## ACTIVITY
In the records that follow, locate every line with "обратное" and extract it.

## DATA RECORDS

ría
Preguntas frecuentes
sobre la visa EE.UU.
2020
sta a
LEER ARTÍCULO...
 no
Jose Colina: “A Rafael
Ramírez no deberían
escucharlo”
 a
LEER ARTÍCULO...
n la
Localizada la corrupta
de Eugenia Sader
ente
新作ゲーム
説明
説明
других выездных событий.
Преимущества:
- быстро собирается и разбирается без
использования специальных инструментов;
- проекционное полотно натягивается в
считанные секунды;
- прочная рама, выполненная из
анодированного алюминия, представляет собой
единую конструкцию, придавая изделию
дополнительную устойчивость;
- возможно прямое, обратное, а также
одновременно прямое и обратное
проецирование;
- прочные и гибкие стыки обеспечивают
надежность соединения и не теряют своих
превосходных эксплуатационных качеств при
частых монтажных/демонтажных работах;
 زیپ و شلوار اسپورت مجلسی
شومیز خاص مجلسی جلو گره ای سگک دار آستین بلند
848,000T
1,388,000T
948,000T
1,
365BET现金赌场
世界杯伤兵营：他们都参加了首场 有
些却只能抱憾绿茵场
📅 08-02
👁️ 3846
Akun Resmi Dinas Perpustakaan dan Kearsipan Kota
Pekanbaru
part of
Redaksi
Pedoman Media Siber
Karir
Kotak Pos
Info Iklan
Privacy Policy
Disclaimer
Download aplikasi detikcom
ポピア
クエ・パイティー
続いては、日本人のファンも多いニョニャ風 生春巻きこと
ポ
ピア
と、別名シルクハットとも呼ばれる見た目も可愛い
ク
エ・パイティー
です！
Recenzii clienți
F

## RESPONSE TO THE EXERCISE
- возможно прямое, обратное, а также
одновременно прямое и обратное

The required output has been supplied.